- Diocese: Diocese of Kamianets-Podilskyi
- Installed: 1411
- Term ended: 1413
- Predecessor: Aleksander
- Successor: Zbigniew

Orders
- Consecration: 11 May 1411

Personal details
- Died: 1413
- Denomination: Catholic

= Andrzej of Klęka =

Andrzej of Klęka (d.1413) was a Polish Catholic clergyman and Bishop of Kamianets-Podilskyi.

== Biography ==
Very little is known about Andrzej's personal life, what is known is that that he was the son of a certain Jan of Klęka and from a village near Nowe Miasto nad Wartą in the Kalisz Region Andrzej hailed from Greater Poland and had been associated with it at an earlier stage of his life. Among other things, in 1398 he appears as a party to court proceedings in Greater Poland; above all, he was provost of the Collegiate Church of the Blessed Virgin Mary in Kalisz, a position he also held at the time of his elevation to the episcopate. Andrzej is also mentioned in the years 1399 –1400 where he is participating in royal courts, alongside dignitaries from Greater Poland.

Andrzej is then mentioned on 16 December 1410 as the Bishop-elect of Kamianets-Podilskyi, when his representative, Paweł of Czechów, a canon of Poznań, submitted to the Roman Curia an undertaking to pay the curial fees due in respect of that promotion.

Andrzej is then mentioned in a document which is dated 11 May 1411, and was issued in the name of the Antipope John XXIII where Andrzej was consecrated. Andrzej owed his elevation to the support of the royal court and of King Władysław II Jagiełło. The reason that Andrzej was chosen for this role was due to the intensifying Polish-Lithuanian rivalry for influence in these regions like Podolia as Grand Duke Vytautas was considering the creation of a separate metropolitan see in Lithuania, which would also encompass at least some of the Ruthenian dioceses. To this end, he secured the support of, amongst others, the Bishop of Volodymyr, Grzegorz of Buczków.

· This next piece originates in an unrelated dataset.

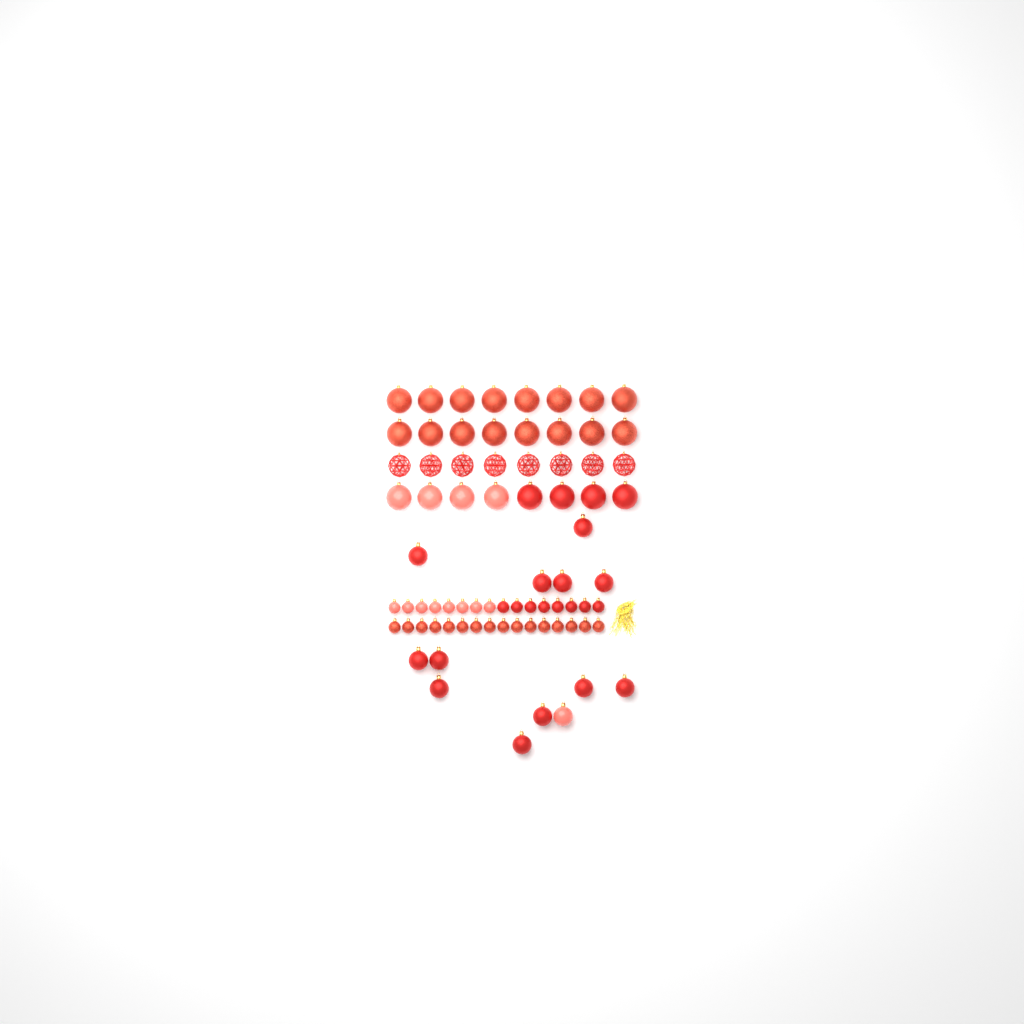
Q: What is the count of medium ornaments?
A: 13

After the death of the previous Bishop of Kamianets-Podilskyi, effort was made to ensure that the Bishop of Kamianets-Podilskyi would be someone connected to the royal court of Poland, loyal and someone who would not yield to the proposals and pressures of someone who would not yield to the proposals and pressures of Grand Duke Vytautas. Andrzej was such a figure, but the hopes placed in him were never realised because he died very soon afterwards in 1413.

After Andzrej's death the following years the Polish-Lithuanian struggle in the disputed region of Podolia was split for ecclesiastical and political influence.